Pre-eclampsia (PE) is a serious hypertensive disorder with unclear etiology and lack of reliable diagnostic tests. In this study, IR microspectroscopy was applied to identify molecular changes associated with the pathogenesis of PE in placental tissues and plasma samples from pre-eclamptic women and normotensive matched controls. The obtained spectra were analyzed by multivariate analysis in the spectral ranges of 3050-2800 cm-1 and 1855-1485 cm-1 corresponding to lipid and protein-carbonyl components, respectively. In the lipid region, an increase in CH2/CH3 ratio was noticed and higher level of unsaturation index in placenta was evident. New lipid species emerged as a consequence of oxidative stress. The more intense peak at 1740 cm-1 in PE reflected higher level of LDL and VLDL. In the protein region, a decrease in the α-helix structure associated with gain in ß-sheet and ß-turn structures was detected. Our results revealed significant conformational changes in the protein secondary structure in PE illustrated by peak shifts and intensity alterations, particularly in amide I component. Variations in lipid order, membrane integrity, fatty acid saturation and plasma lipid profile were also detected in PE. The ROC curve generated from plasma samples yielded AUC values of 98.4% and 99.9% for lipid and protein-carbonyl regions, respectively. The current study shed light on the promising role of IR microspectroscopy as a new analytical tool that can aid in providing better diagnosis and understanding of the pathophysiology of PE.

Elucidation of penetration enhancement mechanism of Emu oil using FTIR microspectroscopy at EMIRA laboratory of SESAME synchrotron.

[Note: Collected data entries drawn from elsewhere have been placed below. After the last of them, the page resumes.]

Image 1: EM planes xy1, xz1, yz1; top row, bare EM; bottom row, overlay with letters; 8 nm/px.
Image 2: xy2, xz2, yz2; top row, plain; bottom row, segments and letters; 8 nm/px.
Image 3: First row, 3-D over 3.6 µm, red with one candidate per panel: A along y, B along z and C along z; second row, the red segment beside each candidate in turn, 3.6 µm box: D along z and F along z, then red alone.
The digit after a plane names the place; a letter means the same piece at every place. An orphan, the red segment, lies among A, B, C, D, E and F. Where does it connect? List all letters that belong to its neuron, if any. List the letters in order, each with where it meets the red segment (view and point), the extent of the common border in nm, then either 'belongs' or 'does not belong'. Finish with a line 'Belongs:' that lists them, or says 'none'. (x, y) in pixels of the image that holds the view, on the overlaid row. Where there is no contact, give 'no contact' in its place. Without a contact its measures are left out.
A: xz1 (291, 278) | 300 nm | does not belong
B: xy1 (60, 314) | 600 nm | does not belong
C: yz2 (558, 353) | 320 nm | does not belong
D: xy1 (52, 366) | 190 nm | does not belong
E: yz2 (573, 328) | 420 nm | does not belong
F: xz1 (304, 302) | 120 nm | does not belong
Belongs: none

It has been proposed that Emu oil possesses skin permeation-enhancing effect. This study aimed to address its possible penetration enhancement mechanism(s) using IR microscopy, in accordance with LPP theory. The penetration of Emu oil through the layers of human skin was accomplished by monitoring oil-IR characteristic feature at 3006cm-1. The unsaturated components of Emu oil accumulated at about 270µm depth of skin surface. The interaction of Emu oil with lipid and protein constituents of SC was investigated in comparison with a commonly used enhancer, IPM. Inter-sample spectral differences were identified using PCA and linked with possible enhancement mechanisms. Emu oil treatment caused a change in the slope of the right contour of amide I band of the protein spectral range. This was also clear in the second derivative spectra where the emergence of a new shoulder at higher frequency was evident, suggesting disorganization of keratin α-helix structure. This effect could be a result of disruption of some hydrogen bonds in which amide CO and NH groups of keratin are involved. The low intensity of the emerged shoulder is also in agreement with formation of weaker hydrogen bonds. IPM did not affect the protein component. No conclusions regarding the effect of penetration enhancers on the SC lipids were obtained. This was due to the overlap of the endogenous (skin) and exogenous (oil) CH stretching and scissoring frequencies. The SC carbonyl stretching peak disappeared as a result of IPM treatment which may reflect some degree of lipid extraction.